Tabloda görülen ifadeler arasında çoğunlukla 'üstün olan' ve 'alçak olan' temaları ortak olarak kullanılmaktadır. Bu ifadeler, kelime dağarcıklarında var olan benzerliklerden dolayı tercih edilmiştir. 'Üstün olan' ifadesi, otoriteyi ve güç dengesini simgelerken, 'alçak' ifadesi ise bir aşağılık durumu temsil etmektedir. Bazı meallerde 'baskın' veya 'itibarlı' gibi daha modern kavramlar tercih edilmiştir, bu da dilsel güncellemeyi ve çağdaş anlayışı yansıtmaktadır. Ancak, bu farklılıklar genel anlamda çok büyük bir değişim yaratmamaktadır. Her meal, aslında benzer bir temayı işlemekte ve münafıkların yanlış algılarını ortaya koymaktadır.

Münâfikûn Sûresi 8. Ayet ile Bağlantılı Diğer Ayetler

Münafikun Suresi 8. ayeti, münafıkların inançsızlıklarını ve aldatıcı tavırlarını ifşa eden bir metin olup, gerçek müminlerin Allah'a olan inançlarını ve güvenlerini aktarmaktadır.

  • Bakara Suresi 204. Ayet: Bu ayette münafıkların sözlerinin güvenilmez olduğu ve onların ardında yatan niyetlerin tehlikeli olduğu ifade edilmektedir.
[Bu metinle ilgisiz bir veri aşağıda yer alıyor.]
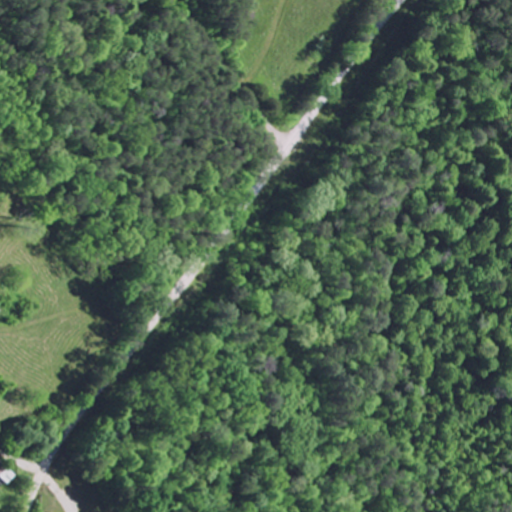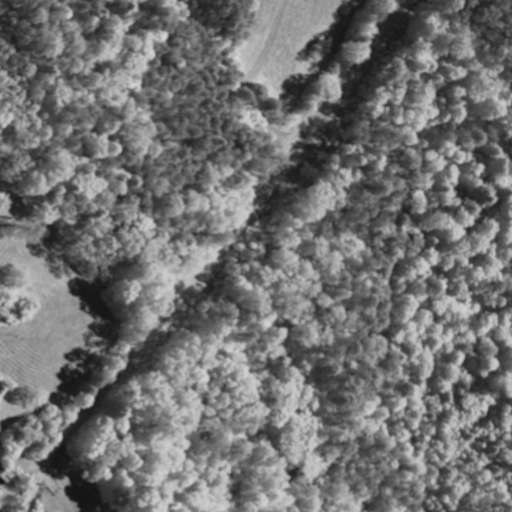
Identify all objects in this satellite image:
road: (322, 237)
road: (210, 252)
road: (22, 456)
building: (4, 472)
road: (60, 489)
building: (53, 511)
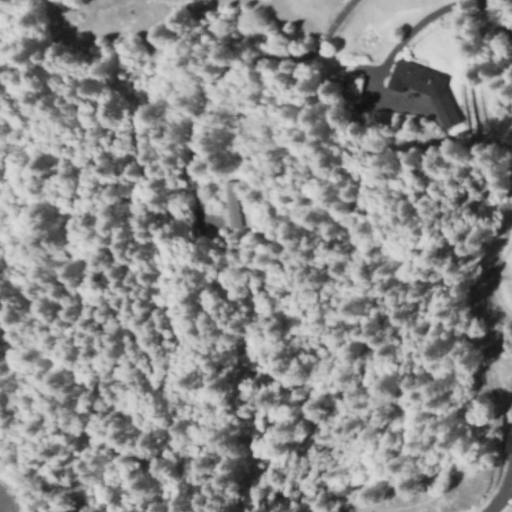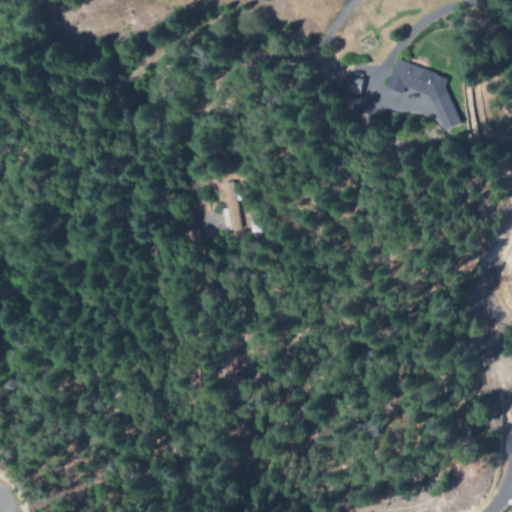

Bu, Münafikun Suresi 8. ayetinin temasını destekler.
  • Âl-i İmrân Sûresi 167. Ayet: Burada da münafıkların gerçek yüzleri ve peşinden gidecekleri sonuçlar ele alınmaktadır. Bu durum, münafikun ayetinde olduğu gibi, inançsızların sonuçlarının olumsuz olduğunu gösterir.
  • Münafikun Suresi 2. Ayet: Bu ayette münafıkların, kendilerini mümin gibi gösterme çabaları ve içlerindeki inançsızlığın ortaya çıkışı dile getirilmektedir. Bu durum, Münafikun Suresi 8. ayeti ile doğrudan bağlantılıdır.

Münafikun Suresi 8. ayeti ve ilişkili ayetler, münafıkların içsel tutarsızlıkları, aldatıcı davranışları ve gerçek inanç sahibi olanların güçlü ve kararlı niteliklerini vurgulanmaktadır. Müslüman toplumun, münafıklara karşı uyanık olması gerektiğine dair bir uyarı niteliği taşır.